1.6 Show me your gear
You don't need a whole gift set of kit to start making cocktails at home
Tom Cruise tossed and flipped his bottles, but did he ever actually shake his cocktails? If you’ve been inspired by the 1988 ‘hit’ Cocktail, you’ll be relieved to learn that all that tossing around is not a necessity for great cocktails. In fact, Negronis, Martinis, and many other classic gin cocktails are simply stirred with ice. So, even if you haven’t got a shaker, you can still make some great tasting drinks. And, without sounding like one of Coughlin’s Laws, the moment you start to express an interest in mixology, your Christmas gifts will begin to follow a similar theme.
HERE's everything you need to make cocktails at home
Stirring up a Storm
For now, while that shaker is in the post, you are ready to start stirring up a sumptuous selection of classic sippers. Although it sounds simple, there are a couple of tricks to bear in mind when stirring. Firstly, stir your drink in a large, smooth sided glass. A pint glass is perfect, or a small water jug. Next, add lots of ice. Ice keeps ice cold – think of snowman remnants on green grass.

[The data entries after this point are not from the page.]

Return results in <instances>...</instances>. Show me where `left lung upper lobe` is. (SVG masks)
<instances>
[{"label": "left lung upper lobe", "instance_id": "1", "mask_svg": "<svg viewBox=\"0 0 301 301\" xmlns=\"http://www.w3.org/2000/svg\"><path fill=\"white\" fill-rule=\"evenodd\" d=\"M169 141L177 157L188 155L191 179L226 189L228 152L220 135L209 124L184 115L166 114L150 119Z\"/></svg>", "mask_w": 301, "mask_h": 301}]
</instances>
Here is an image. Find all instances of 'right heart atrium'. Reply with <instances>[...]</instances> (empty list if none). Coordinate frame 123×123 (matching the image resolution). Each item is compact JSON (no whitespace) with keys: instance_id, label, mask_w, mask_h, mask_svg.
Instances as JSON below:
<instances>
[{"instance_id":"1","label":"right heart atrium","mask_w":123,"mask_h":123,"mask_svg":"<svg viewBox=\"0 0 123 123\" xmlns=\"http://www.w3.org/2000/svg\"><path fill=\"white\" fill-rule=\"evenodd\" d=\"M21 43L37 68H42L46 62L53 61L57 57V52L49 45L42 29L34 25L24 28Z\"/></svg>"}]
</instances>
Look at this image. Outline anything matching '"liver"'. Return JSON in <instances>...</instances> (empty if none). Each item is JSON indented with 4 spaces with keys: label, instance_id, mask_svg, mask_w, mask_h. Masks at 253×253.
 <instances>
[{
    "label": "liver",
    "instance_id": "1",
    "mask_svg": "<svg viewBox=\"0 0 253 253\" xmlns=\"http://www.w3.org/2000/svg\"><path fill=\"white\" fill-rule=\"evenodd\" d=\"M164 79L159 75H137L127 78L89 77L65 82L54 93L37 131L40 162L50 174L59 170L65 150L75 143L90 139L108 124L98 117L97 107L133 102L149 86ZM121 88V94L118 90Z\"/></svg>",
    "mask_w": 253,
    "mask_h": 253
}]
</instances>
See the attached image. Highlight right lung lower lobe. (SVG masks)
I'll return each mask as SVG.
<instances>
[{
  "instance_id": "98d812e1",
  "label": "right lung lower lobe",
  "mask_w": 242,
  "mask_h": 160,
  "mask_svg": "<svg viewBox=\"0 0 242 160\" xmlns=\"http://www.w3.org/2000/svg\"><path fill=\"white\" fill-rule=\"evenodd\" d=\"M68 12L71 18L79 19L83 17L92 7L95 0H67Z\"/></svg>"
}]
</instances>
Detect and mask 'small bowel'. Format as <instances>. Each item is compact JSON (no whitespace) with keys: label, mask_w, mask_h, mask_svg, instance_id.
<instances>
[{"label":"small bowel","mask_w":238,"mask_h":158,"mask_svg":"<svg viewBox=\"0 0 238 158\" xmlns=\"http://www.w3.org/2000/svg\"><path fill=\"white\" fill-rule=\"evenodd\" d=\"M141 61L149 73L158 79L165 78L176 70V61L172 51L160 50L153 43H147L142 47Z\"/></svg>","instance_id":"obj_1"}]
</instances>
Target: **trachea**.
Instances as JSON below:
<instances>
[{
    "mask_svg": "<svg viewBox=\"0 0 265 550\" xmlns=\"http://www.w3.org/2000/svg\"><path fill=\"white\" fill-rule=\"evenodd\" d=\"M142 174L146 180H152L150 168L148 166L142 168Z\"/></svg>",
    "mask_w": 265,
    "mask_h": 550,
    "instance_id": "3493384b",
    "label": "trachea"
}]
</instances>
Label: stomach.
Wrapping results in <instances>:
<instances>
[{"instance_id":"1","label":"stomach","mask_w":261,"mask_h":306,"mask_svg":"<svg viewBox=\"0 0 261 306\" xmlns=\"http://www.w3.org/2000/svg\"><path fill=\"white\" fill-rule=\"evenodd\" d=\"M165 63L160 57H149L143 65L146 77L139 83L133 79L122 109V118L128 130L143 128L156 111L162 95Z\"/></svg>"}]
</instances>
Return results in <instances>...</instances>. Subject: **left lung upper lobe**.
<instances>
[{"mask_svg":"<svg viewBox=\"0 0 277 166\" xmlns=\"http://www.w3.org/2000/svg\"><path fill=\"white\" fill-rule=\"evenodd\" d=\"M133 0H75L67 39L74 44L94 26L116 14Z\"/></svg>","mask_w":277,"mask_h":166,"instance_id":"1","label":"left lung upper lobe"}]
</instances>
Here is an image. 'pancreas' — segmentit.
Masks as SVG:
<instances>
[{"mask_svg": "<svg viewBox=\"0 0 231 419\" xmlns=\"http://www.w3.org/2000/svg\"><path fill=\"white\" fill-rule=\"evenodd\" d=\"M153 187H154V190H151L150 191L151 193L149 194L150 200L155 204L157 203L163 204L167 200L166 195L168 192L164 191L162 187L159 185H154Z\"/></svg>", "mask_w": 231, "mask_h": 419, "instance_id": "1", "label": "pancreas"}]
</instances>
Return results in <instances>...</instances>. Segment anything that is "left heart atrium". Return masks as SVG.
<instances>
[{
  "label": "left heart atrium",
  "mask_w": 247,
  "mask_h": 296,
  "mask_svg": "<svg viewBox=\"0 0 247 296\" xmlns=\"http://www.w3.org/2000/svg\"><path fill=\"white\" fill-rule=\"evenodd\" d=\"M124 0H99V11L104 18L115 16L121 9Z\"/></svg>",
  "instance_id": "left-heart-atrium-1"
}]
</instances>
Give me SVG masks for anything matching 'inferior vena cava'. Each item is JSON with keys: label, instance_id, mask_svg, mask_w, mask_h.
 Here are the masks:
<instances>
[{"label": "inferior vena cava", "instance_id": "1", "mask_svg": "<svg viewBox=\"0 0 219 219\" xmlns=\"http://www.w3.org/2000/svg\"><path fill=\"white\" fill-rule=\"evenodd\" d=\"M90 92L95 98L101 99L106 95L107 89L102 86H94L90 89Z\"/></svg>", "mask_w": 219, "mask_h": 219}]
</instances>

This will ensure you effectively cool your cocktail without over-diluting it. Use a long spoon to move the ice around the edge of glass. Take care not to chip the ice. Stirred drinks should be super smooth and silky – not watery with shards of ice in. Finally, decant into your glass using the spoon to hold the ice back.
There are some ‘home style barware’ essentials that might make things easier. A long spoon or table spoon is good for stirring. But your latte spoon from this morning’s Nespresso would be ideal. A small sieve (or loose-tea strainer) will come in handy, especially if you are shaking your cocktails and serving them straight up, or if you start experimenting with egg white. Some way to measure out quantities is an essential. The exact volume is rarely important, but the relative parts in each cocktail should have consistency. Most screw top bottles have a uniform size of around 15ml. For example, two Campari lids can be considered a US shot or ‘1 part’.
We measure cocktail ingredients in ‘parts’ because there is no universal shot size. In England and Wales it’s 25ml, in Scotland and Northern Ireland it’s 35ml, and in the USA, it’s 30ml. 1 part equals 1 shot.
A Good Shake at Home
If you are interested in giving your arms a work out, and shaking up some gorgeously frothy Pink Ladies or scintillatingly citrusy Gimlets, then you are going to need a cocktail shaker. There are principally three types of shaker: Boston Tins; Parisian; 3-Piece Cobbler. While the first two are favoured by professional bartenders for their size and efficiency during a busy service, the Cobbler is ideal for your home bar because of its in-built strainer and 30ml measure. The purpose of each type is the same though: to mix and cool the ingredients of a cocktail to the same temperature. This is done by the addition of, you’ve guessed it, ice.
You can fit a maximum of two cocktails in a cobbler shaker. However, if you’re using an egg white, make one cocktail at a time to give it space to fully aerate, emulsify, and chill.